▶ **Listed records**:
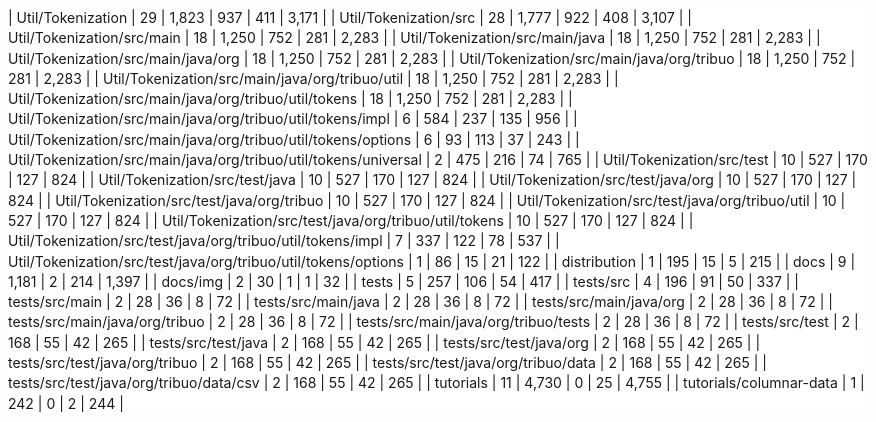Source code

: | Util/Tokenization | 29 | 1,823 | 937 | 411 | 3,171 |
| Util/Tokenization/src | 28 | 1,777 | 922 | 408 | 3,107 |
| Util/Tokenization/src/main | 18 | 1,250 | 752 | 281 | 2,283 |
| Util/Tokenization/src/main/java | 18 | 1,250 | 752 | 281 | 2,283 |
| Util/Tokenization/src/main/java/org | 18 | 1,250 | 752 | 281 | 2,283 |
| Util/Tokenization/src/main/java/org/tribuo | 18 | 1,250 | 752 | 281 | 2,283 |
| Util/Tokenization/src/main/java/org/tribuo/util | 18 | 1,250 | 752 | 281 | 2,283 |
| Util/Tokenization/src/main/java/org/tribuo/util/tokens | 18 | 1,250 | 752 | 281 | 2,283 |
| Util/Tokenization/src/main/java/org/tribuo/util/tokens/impl | 6 | 584 | 237 | 135 | 956 |
| Util/Tokenization/src/main/java/org/tribuo/util/tokens/options | 6 | 93 | 113 | 37 | 243 |
| Util/Tokenization/src/main/java/org/tribuo/util/tokens/universal | 2 | 475 | 216 | 74 | 765 |
| Util/Tokenization/src/test | 10 | 527 | 170 | 127 | 824 |
| Util/Tokenization/src/test/java | 10 | 527 | 170 | 127 | 824 |
| Util/Tokenization/src/test/java/org | 10 | 527 | 170 | 127 | 824 |
| Util/Tokenization/src/test/java/org/tribuo | 10 | 527 | 170 | 127 | 824 |
| Util/Tokenization/src/test/java/org/tribuo/util | 10 | 527 | 170 | 127 | 824 |
| Util/Tokenization/src/test/java/org/tribuo/util/tokens | 10 | 527 | 170 | 127 | 824 |
| Util/Tokenization/src/test/java/org/tribuo/util/tokens/impl | 7 | 337 | 122 | 78 | 537 |
| Util/Tokenization/src/test/java/org/tribuo/util/tokens/options | 1 | 86 | 15 | 21 | 122 |
| distribution | 1 | 195 | 15 | 5 | 215 |
| docs | 9 | 1,181 | 2 | 214 | 1,397 |
| docs/img | 2 | 30 | 1 | 1 | 32 |
| tests | 5 | 257 | 106 | 54 | 417 |
| tests/src | 4 | 196 | 91 | 50 | 337 |
| tests/src/main | 2 | 28 | 36 | 8 | 72 |
| tests/src/main/java | 2 | 28 | 36 | 8 | 72 |
| tests/src/main/java/org | 2 | 28 | 36 | 8 | 72 |
| tests/src/main/java/org/tribuo | 2 | 28 | 36 | 8 | 72 |
| tests/src/main/java/org/tribuo/tests | 2 | 28 | 36 | 8 | 72 |
| tests/src/test | 2 | 168 | 55 | 42 | 265 |
| tests/src/test/java | 2 | 168 | 55 | 42 | 265 |
| tests/src/test/java/org | 2 | 168 | 55 | 42 | 265 |
| tests/src/test/java/org/tribuo | 2 | 168 | 55 | 42 | 265 |
| tests/src/test/java/org/tribuo/data | 2 | 168 | 55 | 42 | 265 |
| tests/src/test/java/org/tribuo/data/csv | 2 | 168 | 55 | 42 | 265 |
| tutorials | 11 | 4,730 | 0 | 25 | 4,755 |
| tutorials/columnar-data | 1 | 242 | 0 | 2 | 244 |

▶ **Problem requirements**:
Could you render every line of source text in the rows above as a JSON list of strings, one string per line, with blank lines and the pictures left out?

▶ **Task output**:
[
  "Source code",
  ": | Util/Tokenization | 29 | 1,823 | 937 | 411 | 3,171 |",
  "| Util/Tokenization/src | 28 | 1,777 | 922 | 408 | 3,107 |",
  "| Util/Tokenization/src/main | 18 | 1,250 | 752 | 281 | 2,283 |",
  "| Util/Tokenization/src/main/java | 18 | 1,250 | 752 | 281 | 2,283 |",
  "| Util/Tokenization/src/main/java/org | 18 | 1,250 | 752 | 281 | 2,283 |",
  "| Util/Tokenization/src/main/java/org/tribuo | 18 | 1,250 | 752 | 281 | 2,283 |",
  "| Util/Tokenization/src/main/java/org/tribuo/util | 18 | 1,250 | 752 | 281 | 2,283 |",
  "| Util/Tokenization/src/main/java/org/tribuo/util/tokens | 18 | 1,250 | 752 | 281 | 2,283 |",
  "| Util/Tokenization/src/main/java/org/tribuo/util/tokens/impl | 6 | 584 | 237 | 135 | 956 |",
  "| Util/Tokenization/src/main/java/org/tribuo/util/tokens/options | 6 | 93 | 113 | 37 | 243 |",
  "| Util/Tokenization/src/main/java/org/tribuo/util/tokens/universal | 2 | 475 | 216 | 74 | 765 |",
  "| Util/Tokenization/src/test | 10 | 527 | 170 | 127 | 824 |",
  "| Util/Tokenization/src/test/java | 10 | 527 | 170 | 127 | 824 |",
  "| Util/Tokenization/src/test/java/org | 10 | 527 | 170 | 127 | 824 |",
  "| Util/Tokenization/src/test/java/org/tribuo | 10 | 527 | 170 | 127 | 824 |",
  "| Util/Tokenization/src/test/java/org/tribuo/util | 10 | 527 | 170 | 127 | 824 |",
  "| Util/Tokenization/src/test/java/org/tribuo/util/tokens | 10 | 527 | 170 | 127 | 824 |",
  "| Util/Tokenization/src/test/java/org/tribuo/util/tokens/impl | 7 | 337 | 122 | 78 | 537 |",
  "| Util/Tokenization/src/test/java/org/tribuo/util/tokens/options | 1 | 86 | 15 | 21 | 122 |",
  "| distribution | 1 | 195 | 15 | 5 | 215 |",
  "| docs | 9 | 1,181 | 2 | 214 | 1,397 |",
  "| docs/img | 2 | 30 | 1 | 1 | 32 |",
  "| tests | 5 | 257 | 106 | 54 | 417 |",
  "| tests/src | 4 | 196 | 91 | 50 | 337 |",
  "| tests/src/main | 2 | 28 | 36 | 8 | 72 |",
  "| tests/src/main/java | 2 | 28 | 36 | 8 | 72 |",
  "| tests/src/main/java/org | 2 | 28 | 36 | 8 | 72 |",
  "| tests/src/main/java/org/tribuo | 2 | 28 | 36 | 8 | 72 |",
  "| tests/src/main/java/org/tribuo/tests | 2 | 28 | 36 | 8 | 72 |",
  "| tests/src/test | 2 | 168 | 55 | 42 | 265 |",
  "| tests/src/test/java | 2 | 168 | 55 | 42 | 265 |",
  "| tests/src/test/java/org | 2 | 168 | 55 | 42 | 265 |",
  "| tests/src/test/java/org/tribuo | 2 | 168 | 55 | 42 | 265 |",
  "| tests/src/test/java/org/tribuo/data | 2 | 168 | 55 | 42 | 265 |",
  "| tests/src/test/java/org/tribuo/data/csv | 2 | 168 | 55 | 42 | 265 |",
  "| tutorials | 11 | 4,730 | 0 | 25 | 4,755 |",
  "| tutorials/columnar-data | 1 | 242 | 0 | 2 | 244 |"
]